▶ Problem to work on
Render the text of all the records below as a JSON list of strings, with one string for each line and blank lines omitted.

▶ Exercise materials

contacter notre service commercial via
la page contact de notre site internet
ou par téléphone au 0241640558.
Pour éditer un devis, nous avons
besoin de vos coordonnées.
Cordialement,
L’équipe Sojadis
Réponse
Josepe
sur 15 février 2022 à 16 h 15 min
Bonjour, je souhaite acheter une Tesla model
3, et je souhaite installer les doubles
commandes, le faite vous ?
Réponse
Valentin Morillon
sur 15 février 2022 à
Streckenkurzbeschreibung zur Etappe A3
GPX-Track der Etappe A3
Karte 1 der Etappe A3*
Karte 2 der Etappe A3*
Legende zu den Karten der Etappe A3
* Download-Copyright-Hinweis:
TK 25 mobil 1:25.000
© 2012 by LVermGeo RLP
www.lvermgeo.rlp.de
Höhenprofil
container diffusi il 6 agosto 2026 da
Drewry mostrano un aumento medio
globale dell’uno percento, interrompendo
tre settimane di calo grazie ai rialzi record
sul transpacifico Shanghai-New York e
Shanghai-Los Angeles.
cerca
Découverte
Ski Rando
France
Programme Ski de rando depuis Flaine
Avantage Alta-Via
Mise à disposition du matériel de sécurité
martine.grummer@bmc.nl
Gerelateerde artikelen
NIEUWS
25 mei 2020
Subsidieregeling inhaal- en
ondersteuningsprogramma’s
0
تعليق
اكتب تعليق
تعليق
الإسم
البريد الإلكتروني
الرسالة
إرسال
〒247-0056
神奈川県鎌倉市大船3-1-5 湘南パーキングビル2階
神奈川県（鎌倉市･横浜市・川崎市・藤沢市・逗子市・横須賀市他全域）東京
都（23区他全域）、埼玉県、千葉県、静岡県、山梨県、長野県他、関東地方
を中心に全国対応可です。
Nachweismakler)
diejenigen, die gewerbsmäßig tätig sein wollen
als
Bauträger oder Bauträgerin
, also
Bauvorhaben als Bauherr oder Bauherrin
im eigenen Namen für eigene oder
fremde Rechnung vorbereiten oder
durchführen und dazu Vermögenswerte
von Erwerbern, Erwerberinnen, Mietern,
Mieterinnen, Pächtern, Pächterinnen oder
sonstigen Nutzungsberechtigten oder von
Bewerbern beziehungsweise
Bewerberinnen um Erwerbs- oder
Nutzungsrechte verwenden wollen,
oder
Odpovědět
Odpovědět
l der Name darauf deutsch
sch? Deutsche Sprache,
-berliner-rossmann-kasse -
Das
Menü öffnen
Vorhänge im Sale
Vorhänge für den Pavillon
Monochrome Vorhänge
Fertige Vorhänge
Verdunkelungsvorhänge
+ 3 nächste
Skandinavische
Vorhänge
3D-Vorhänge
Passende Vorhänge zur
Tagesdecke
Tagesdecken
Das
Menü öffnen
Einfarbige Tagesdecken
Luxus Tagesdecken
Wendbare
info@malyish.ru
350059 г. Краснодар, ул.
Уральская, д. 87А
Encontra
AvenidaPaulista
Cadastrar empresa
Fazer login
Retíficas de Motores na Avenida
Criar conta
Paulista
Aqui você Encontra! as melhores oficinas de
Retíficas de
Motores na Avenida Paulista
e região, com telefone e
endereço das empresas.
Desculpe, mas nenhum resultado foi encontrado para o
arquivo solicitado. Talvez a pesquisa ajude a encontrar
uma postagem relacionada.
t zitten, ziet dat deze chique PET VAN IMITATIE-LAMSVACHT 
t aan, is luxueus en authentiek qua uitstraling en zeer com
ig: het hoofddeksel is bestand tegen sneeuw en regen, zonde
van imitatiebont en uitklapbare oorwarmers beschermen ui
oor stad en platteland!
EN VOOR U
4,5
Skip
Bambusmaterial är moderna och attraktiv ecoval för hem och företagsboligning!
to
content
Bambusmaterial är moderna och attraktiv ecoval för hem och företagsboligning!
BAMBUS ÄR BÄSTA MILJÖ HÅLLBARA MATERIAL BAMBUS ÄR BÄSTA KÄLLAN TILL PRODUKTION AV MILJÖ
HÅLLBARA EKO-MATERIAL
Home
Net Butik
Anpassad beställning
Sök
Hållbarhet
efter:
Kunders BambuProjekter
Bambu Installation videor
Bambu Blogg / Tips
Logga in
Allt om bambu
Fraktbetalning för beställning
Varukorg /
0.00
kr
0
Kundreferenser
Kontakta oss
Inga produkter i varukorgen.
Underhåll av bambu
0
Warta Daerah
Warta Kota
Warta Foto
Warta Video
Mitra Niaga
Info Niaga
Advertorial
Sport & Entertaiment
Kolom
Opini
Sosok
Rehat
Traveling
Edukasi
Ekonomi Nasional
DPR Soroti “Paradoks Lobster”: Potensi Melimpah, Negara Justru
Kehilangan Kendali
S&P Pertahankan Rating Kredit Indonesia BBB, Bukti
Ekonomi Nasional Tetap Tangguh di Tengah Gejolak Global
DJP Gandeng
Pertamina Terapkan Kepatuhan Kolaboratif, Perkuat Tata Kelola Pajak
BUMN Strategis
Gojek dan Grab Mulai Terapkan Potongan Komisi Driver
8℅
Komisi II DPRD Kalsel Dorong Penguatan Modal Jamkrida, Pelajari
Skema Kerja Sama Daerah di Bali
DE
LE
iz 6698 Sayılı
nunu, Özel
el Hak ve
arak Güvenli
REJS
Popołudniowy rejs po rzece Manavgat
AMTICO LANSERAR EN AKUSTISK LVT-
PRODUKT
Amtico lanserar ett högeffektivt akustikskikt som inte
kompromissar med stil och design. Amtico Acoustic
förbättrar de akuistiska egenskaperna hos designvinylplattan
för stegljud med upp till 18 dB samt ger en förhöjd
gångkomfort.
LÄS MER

▶ Answer to the exercise
[
  "contacter notre service commercial via",
  "la page contact de notre site internet",
  "ou par téléphone au 0241640558.",
  "Pour éditer un devis, nous avons",
  "besoin de vos coordonnées.",
  "Cordialement,",
  "L’équipe Sojadis",
  "Réponse",
  "Josepe",
  "sur 15 février 2022 à 16 h 15 min",
  "Bonjour, je souhaite acheter une Tesla model",
  "3, et je souhaite installer les doubles",
  "commandes, le faite vous ?",
  "Réponse",
  "Valentin Morillon",
  "sur 15 février 2022 à",
  "Streckenkurzbeschreibung zur Etappe A3",
  "GPX-Track der Etappe A3",
  "Karte 1 der Etappe A3*",
  "Karte 2 der Etappe A3*",
  "Legende zu den Karten der Etappe A3",
  "* Download-Copyright-Hinweis:",
  "TK 25 mobil 1:25.000",
  "© 2012 by LVermGeo RLP",
  "www.lvermgeo.rlp.de",
  "Höhenprofil",
  "container diffusi il 6 agosto 2026 da",
  "Drewry mostrano un aumento medio",
  "globale dell’uno percento, interrompendo",
  "tre settimane di calo grazie ai rialzi record",
  "sul transpacifico Shanghai-New York e",
  "Shanghai-Los Angeles.",
  "cerca",
  "Découverte",
  "Ski Rando",
  "France",
  "Programme Ski de rando depuis Flaine",
  "Avantage Alta-Via",
  "Mise à disposition du matériel de sécurité",
  "martine.grummer@bmc.nl",
  "Gerelateerde artikelen",
  "NIEUWS",
  "25 mei 2020",
  "Subsidieregeling inhaal- en",
  "ondersteuningsprogramma’s",
  "0",
  "تعليق",
  "اكتب تعليق",
  "تعليق",
  "الإسم",
  "البريد الإلكتروني",
  "الرسالة",
  "إرسال",
  "〒247-0056",
  "神奈川県鎌倉市大船3-1-5 湘南パーキングビル2階",
  "神奈川県（鎌倉市･横浜市・川崎市・藤沢市・逗子市・横須賀市他全域）東京",
  "都（23区他全域）、埼玉県、千葉県、静岡県、山梨県、長野県他、関東地方",
  "を中心に全国対応可です。",
  "Nachweismakler)",
  "diejenigen, die gewerbsmäßig tätig sein wollen",
  "als",
  "Bauträger oder Bauträgerin",
  ", also",
  "Bauvorhaben als Bauherr oder Bauherrin",
  "im eigenen Namen für eigene oder",
  "fremde Rechnung vorbereiten oder",
  "durchführen und dazu Vermögenswerte",
  "von Erwerbern, Erwerberinnen, Mietern,",
  "Mieterinnen, Pächtern, Pächterinnen oder",
  "sonstigen Nutzungsberechtigten oder von",
  "Bewerbern beziehungsweise",
  "Bewerberinnen um Erwerbs- oder",
  "Nutzungsrechte verwenden wollen,",
  "oder",
  "Odpovědět",
  "Odpovědět",
  "l der Name darauf deutsch",
  "sch? Deutsche Sprache,",
  "-berliner-rossmann-kasse -",
  "Das",
  "Menü öffnen",
  "Vorhänge im Sale",
  "Vorhänge für den Pavillon",
  "Monochrome Vorhänge",
  "Fertige Vorhänge",
  "Verdunkelungsvorhänge",
  "+ 3 nächste",
  "Skandinavische",
  "Vorhänge",
  "3D-Vorhänge",
  "Passende Vorhänge zur",
  "Tagesdecke",
  "Tagesdecken",
  "Das",
  "Menü öffnen",
  "Einfarbige Tagesdecken",
  "Luxus Tagesdecken",
  "Wendbare",
  "info@malyish.ru",
  "350059 г. Краснодар, ул.",
  "Уральская, д. 87А",
  "Encontra",
  "AvenidaPaulista",
  "Cadastrar empresa",
  "Fazer login",
  "Retíficas de Motores na Avenida",
  "Criar conta",
  "Paulista",
  "Aqui você Encontra! as melhores oficinas de",
  "Retíficas de",
  "Motores na Avenida Paulista",
  "e região, com telefone e",
  "endereço das empresas.",
  "Desculpe, mas nenhum resultado foi encontrado para o",
  "arquivo solicitado. Talvez a pesquisa ajude a encontrar",
  "uma postagem relacionada.",
  "t zitten, ziet dat deze chique PET VAN IMITATIE-LAMSVACHT ",
  "t aan, is luxueus en authentiek qua uitstraling en zeer com",
  "ig: het hoofddeksel is bestand tegen sneeuw en regen, zonde",
  "van imitatiebont en uitklapbare oorwarmers beschermen ui",
  "oor stad en platteland!",
  "EN VOOR U",
  "4,5",
  "Skip",
  "Bambusmaterial är moderna och attraktiv ecoval för hem och företagsboligning!",
  "to",
  "content",
  "Bambusmaterial är moderna och attraktiv ecoval för hem och företagsboligning!",
  "BAMBUS ÄR BÄSTA MILJÖ HÅLLBARA MATERIAL BAMBUS ÄR BÄSTA KÄLLAN TILL PRODUKTION AV MILJÖ",
  "HÅLLBARA EKO-MATERIAL",
  "Home",
  "Net Butik",
  "Anpassad beställning",
  "Sök",
  "Hållbarhet",
  "efter:",
  "Kunders BambuProjekter",
  "Bambu Installation videor",
  "Bambu Blogg / Tips",
  "Logga in",
  "Allt om bambu",
  "Fraktbetalning för beställning",
  "Varukorg /",
  "0.00",
  "kr",
  "0",
  "Kundreferenser",
  "Kontakta oss",
  "Inga produkter i varukorgen.",
  "Underhåll av bambu",
  "0",
  "Warta Daerah",
  "Warta Kota",
  "Warta Foto",
  "Warta Video",
  "Mitra Niaga",
  "Info Niaga",
  "Advertorial",
  "Sport & Entertaiment",
  "Kolom",
  "Opini",
  "Sosok",
  "Rehat",
  "Traveling",
  "Edukasi",
  "Ekonomi Nasional",
  "DPR Soroti “Paradoks Lobster”: Potensi Melimpah, Negara Justru",
  "Kehilangan Kendali",
  "S&P Pertahankan Rating Kredit Indonesia BBB, Bukti",
  "Ekonomi Nasional Tetap Tangguh di Tengah Gejolak Global",
  "DJP Gandeng",
  "Pertamina Terapkan Kepatuhan Kolaboratif, Perkuat Tata Kelola Pajak",
  "BUMN Strategis",
  "Gojek dan Grab Mulai Terapkan Potongan Komisi Driver",
  "8℅",
  "Komisi II DPRD Kalsel Dorong Penguatan Modal Jamkrida, Pelajari",
  "Skema Kerja Sama Daerah di Bali",
  "DE",
  "LE",
  "iz 6698 Sayılı",
  "nunu, Özel",
  "el Hak ve",
  "arak Güvenli",
  "REJS",
  "Popołudniowy rejs po rzece Manavgat",
  "AMTICO LANSERAR EN AKUSTISK LVT-",
  "PRODUKT",
  "Amtico lanserar ett högeffektivt akustikskikt som inte",
  "kompromissar med stil och design. Amtico Acoustic",
  "förbättrar de akuistiska egenskaperna hos designvinylplattan",
  "för stegljud med upp till 18 dB samt ger en förhöjd",
  "gångkomfort.",
  "LÄS MER"
]